El 6 de junio de 1991 los empleados de la editorial Plaza&Janes en su sede en Málaga salieron corriendo de la delegación cuando un serie de sucesos extraños comenzaron a ocurrir en su interior.

Según los empleados las cosas se movían de un lado a otro como dirigidos por una mano invisible.

Esquina en donde se encontraba la delegación de Plaza&Janes en 1991. La Catedral de Málaga se encuentra un poco más adelante, a la altura de los árboles que se ven a la izquierda de la imagen. GoogleMap

El miedo ocasionó que algunos trabajadores corrieran a la Catedral, que se encuentra a muy poca distancia a por agua bendita y romero, para ver si de ese modo apaciguaban al o los espíritus que se habían adueñado de su lugar de trabajo.

Otros fueron a dar parte a la policía, que por aquel año, tenía un cuartel cerca de las instalaciones, que se personó en el lugar y levantó un informe. “Investigadores” de lo paranormal también hicieron acto de presencia y afirmaron que el espíritu se llamaba Miguel, un antiguo empleado acusado de fraude, que cinco años antes se había suicidado tirándose desde un noveno piso, y que el día de los acontecimientos se exhumaba su cuerpo.

¿Que pudo ocurrir?

**PREGUNTAS DE ESTUDIO:**
1) Escribe otra vez la parte del relato de la editorial de Málaga que empieza con las palabras "El miedo ocasionó" y termina con "exhumaba su cuerpo.", cambiando "policía" por "Guardia Civil".
2) Retoma el relato de la editorial de Málaga y sigue escribiéndolo desde donde se queda.
Los ítems no tienen relación con el relato de la editorial de Málaga.

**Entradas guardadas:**

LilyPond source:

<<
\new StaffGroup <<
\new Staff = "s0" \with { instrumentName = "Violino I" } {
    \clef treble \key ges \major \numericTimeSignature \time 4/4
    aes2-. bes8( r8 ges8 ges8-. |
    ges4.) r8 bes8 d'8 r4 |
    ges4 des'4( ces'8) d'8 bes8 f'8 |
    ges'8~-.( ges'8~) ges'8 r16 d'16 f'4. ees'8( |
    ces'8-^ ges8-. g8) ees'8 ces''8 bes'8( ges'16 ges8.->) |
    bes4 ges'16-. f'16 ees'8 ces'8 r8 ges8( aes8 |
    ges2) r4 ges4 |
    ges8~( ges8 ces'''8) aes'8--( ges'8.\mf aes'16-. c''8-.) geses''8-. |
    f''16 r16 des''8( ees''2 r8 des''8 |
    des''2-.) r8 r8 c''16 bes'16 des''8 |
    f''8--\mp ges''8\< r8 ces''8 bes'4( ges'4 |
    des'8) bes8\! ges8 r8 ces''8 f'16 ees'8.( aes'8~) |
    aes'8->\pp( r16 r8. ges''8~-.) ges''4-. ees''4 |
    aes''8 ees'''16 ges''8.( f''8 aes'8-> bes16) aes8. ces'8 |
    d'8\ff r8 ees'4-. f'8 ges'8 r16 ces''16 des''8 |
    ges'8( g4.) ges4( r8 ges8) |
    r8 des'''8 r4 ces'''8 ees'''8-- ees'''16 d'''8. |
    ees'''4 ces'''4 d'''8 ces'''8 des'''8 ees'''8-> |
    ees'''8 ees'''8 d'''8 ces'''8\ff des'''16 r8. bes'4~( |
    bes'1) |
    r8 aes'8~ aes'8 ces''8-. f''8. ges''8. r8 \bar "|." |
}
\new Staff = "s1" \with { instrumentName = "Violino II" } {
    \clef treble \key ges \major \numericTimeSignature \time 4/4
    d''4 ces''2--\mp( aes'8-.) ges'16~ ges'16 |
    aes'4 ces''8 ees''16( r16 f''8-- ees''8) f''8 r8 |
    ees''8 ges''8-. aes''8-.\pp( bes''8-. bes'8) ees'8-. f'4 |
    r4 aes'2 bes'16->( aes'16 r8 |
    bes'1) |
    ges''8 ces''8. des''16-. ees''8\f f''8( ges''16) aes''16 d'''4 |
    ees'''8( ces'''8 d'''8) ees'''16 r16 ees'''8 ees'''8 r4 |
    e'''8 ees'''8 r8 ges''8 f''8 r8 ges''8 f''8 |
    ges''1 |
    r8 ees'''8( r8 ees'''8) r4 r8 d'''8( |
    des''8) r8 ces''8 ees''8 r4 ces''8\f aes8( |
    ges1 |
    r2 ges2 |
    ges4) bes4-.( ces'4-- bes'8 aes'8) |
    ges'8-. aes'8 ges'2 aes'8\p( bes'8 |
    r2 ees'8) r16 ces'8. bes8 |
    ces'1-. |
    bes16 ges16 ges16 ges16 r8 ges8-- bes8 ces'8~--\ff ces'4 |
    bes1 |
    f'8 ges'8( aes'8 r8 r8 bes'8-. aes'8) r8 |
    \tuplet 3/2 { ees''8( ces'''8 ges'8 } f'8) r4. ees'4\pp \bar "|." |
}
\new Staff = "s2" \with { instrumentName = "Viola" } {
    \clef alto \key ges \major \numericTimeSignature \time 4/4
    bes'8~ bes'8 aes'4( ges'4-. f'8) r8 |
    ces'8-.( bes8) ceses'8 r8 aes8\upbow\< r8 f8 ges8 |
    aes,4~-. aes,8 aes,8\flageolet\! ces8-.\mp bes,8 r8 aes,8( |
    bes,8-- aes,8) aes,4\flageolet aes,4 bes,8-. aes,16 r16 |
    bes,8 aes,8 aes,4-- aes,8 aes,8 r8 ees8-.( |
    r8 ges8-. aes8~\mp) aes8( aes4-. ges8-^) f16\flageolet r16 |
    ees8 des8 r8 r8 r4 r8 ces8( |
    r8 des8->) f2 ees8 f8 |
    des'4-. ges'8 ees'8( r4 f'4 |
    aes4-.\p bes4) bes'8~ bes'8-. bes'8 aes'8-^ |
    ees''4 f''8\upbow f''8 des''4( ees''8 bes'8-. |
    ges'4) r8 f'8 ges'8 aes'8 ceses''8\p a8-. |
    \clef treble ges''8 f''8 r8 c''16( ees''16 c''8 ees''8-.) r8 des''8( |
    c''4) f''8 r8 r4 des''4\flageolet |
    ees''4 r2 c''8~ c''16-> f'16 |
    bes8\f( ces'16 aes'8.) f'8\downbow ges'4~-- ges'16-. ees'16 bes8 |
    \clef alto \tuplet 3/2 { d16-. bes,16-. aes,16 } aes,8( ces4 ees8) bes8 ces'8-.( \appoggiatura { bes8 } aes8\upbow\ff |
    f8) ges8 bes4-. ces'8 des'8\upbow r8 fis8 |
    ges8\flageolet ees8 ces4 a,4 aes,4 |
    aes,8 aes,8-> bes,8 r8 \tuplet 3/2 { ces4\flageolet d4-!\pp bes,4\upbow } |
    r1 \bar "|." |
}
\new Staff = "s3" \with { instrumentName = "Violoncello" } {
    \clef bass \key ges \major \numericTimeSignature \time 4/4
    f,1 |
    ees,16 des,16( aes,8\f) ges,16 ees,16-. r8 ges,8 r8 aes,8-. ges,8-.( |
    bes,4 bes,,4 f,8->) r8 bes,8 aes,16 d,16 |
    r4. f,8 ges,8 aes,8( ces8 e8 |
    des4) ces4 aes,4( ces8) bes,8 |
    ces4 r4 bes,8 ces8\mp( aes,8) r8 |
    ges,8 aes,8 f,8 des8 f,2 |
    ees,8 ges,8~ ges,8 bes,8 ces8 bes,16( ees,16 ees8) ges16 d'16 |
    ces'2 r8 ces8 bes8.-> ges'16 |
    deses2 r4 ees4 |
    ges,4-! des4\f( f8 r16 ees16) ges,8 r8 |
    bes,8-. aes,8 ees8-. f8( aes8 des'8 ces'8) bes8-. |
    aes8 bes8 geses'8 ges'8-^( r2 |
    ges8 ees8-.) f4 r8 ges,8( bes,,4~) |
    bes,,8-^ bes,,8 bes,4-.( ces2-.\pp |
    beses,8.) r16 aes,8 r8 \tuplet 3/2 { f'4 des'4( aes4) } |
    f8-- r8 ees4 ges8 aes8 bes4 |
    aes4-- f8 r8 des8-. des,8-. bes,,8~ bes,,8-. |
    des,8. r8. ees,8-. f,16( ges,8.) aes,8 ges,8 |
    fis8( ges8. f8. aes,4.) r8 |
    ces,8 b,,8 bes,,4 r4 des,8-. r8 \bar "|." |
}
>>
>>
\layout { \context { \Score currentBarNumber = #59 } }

**CONJUNTO DE RESPUESTAS:**
1)
El miedo ocasionó que algunos trabajadores corrieran a la Catedral, que se encuentra a muy poca distancia a por agua bendita y romero, para ver si de ese modo apaciguaban al o los espíritus que se habían adueñado de su lugar de trabajo.

Otros fueron a dar parte a la Guardia Civil, que por aquel año, tenía un cuartel cerca de las instalaciones, que se personó en el lugar y levantó un informe. “Investigadores” de lo paranormal también hicieron acto de presencia y afirmaron que el espíritu se llamaba Miguel, un antiguo empleado acusado de fraude, que cinco años antes se había suicidado tirándose desde un noveno piso, y que el día de los acontecimientos se exhumaba su cuerpo.

2)
25 años más tarde, El Diario Sur de Málaga llevó a cabo una investigación seria, como debe de ser, descartando que todo pudiera ser fruto de un terremoto, ya que no había constancia de ello, y según confirmó el Instituto Geológico Nacional, solo se había producido uno a cientos de kilómetros, en Francia.

Del informe policial no hay rastro, ni la policía tiene conocimiento de los hechos.

Con respecto al supuesto fantasma llamado Miguel, y con un apellido bastante común, solo se encontró un registro en los cementerios de Málaga, al parecer era profesor de un colegio, falleció en 1986, cinco años antes, pero su cuerpo se exhumó en abril de 1996, y no en 1991. Tampoco hay constancia de que hubiera sido empleado de esta editorial.

La delegación de Plaza&Janes ya no está en este local, y desde entonces han pasado distintas empresas desde pub a bancos, tiendas de moda y asesorías, y salvo alguna caída “misteriosa” de algún objeto, nadie ha vuelto a presenciar nada de los que se cuenta que ocurrió ese 6 de junio de 1991.